The testosterone replacement therapy helps women increase sexual interest, reduce fatigue and depression caused by menopause when estrogen therapy fails to show results. The ovaries in a woman’s body are responsible for producing estrogen as well as testosterone. As a woman ages, the amount of estrogen and testosterone their ovaries produce decreases. When a woman begins pre-menopause, their body’s production of testosterone is significantly decreased. Once they start menopause, it is common for a woman’s body to produces less than half of what is produced prior to starting menopause. As a woman ages, their testosterone deficiency increases. A female who has had an oophorectomy or hysterectomy is at an increased risk for experiencing lower than normal testosterone levels.
How Women Benefit From Testosterone Therapy
Women will experience a number of different symptoms associated with low testosterone including mental fogginess, fatigue, low libido as well as weight gain. Physicians agree the benefits of testosterone therapy for women could involve relief from these types of symptoms. The complaint most often received by physicians is low libido. There have been studies showing that an aging woman’s sex drive will improve significantly with effective testosterone therapy for women.
In some cases, testosterone therapy can provide a woman with symptom relief from menopause. This can include hot flashes, urinary urgency, vaginal dryness as well as incontinence and more. Testosterone therapy for women results in women being more protected against cardiovascular events. This includes increased blood flow and dilated blood vessels. Testosterone therapy for women has been shown to lower their insulin resistance which decreases their risk of developing Type 2 diabetes.

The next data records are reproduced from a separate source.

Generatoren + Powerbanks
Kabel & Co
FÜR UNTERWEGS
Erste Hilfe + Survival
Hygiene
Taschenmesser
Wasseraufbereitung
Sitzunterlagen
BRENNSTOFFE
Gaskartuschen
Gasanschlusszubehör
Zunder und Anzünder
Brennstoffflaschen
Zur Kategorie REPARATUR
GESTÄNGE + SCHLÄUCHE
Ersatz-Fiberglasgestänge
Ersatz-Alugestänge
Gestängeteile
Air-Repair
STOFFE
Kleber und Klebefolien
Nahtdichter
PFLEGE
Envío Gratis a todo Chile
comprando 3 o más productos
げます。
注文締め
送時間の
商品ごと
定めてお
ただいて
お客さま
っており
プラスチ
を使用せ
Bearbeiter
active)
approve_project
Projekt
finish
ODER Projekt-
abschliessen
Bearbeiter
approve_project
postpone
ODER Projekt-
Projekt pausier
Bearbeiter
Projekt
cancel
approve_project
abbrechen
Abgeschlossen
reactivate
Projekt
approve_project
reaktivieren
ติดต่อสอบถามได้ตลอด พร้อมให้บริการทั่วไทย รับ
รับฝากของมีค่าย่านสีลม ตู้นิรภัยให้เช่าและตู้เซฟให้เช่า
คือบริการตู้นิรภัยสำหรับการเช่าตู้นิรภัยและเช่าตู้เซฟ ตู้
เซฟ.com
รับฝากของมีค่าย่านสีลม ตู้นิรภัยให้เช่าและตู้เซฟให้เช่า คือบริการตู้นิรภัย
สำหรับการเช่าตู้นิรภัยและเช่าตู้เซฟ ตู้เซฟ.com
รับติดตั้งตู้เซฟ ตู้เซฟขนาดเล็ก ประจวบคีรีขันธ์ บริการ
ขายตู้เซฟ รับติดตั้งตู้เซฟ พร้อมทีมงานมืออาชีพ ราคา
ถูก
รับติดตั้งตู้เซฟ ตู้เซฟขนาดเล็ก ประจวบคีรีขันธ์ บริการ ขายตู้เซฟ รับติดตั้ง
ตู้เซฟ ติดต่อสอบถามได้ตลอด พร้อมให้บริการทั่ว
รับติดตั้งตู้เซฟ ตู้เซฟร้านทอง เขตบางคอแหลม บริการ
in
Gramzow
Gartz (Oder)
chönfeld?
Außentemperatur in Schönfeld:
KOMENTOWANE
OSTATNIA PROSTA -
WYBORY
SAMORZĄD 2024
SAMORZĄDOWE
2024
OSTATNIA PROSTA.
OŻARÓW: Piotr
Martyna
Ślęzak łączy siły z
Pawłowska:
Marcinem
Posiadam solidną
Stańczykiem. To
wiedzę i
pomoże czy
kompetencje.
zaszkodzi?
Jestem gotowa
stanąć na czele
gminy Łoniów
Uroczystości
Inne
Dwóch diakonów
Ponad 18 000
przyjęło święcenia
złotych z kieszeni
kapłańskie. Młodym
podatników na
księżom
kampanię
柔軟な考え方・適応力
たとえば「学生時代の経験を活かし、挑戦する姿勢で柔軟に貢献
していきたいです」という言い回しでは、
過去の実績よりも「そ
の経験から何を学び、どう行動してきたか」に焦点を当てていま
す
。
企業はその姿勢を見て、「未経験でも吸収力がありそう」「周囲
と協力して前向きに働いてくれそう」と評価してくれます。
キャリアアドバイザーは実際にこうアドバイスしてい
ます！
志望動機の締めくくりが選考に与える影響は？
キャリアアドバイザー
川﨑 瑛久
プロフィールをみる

When to have Testosterone Therapy
A woman may want to consider testosterone therapy when they are experiencing certain symptoms. Testosterone therapy indications for women include but are not limited to moderate to severe hot flashes and other types of menopausal symptoms. Have premature menopause or premature ovarian insufficiency. Studies have shown women who experience early menopause and don’t have therapy until age 45 are at an increased risk for depression, osteoporosis, coronary heart disease, anxiety, and more.
Experts agree testosterone therapy for women is not all bad and not all good. It’s important for a woman to speak with their physician and determine if it will be a benefit to them. A physician will take into consideration a woman’s symptoms as well as health risks. It’s important a woman continue to communicate this with their physician during their years of menopause. As medical research develops new treatments, a physician’s recommended treatment may change. A woman should continue to regularly review all their treatment options with their doctors.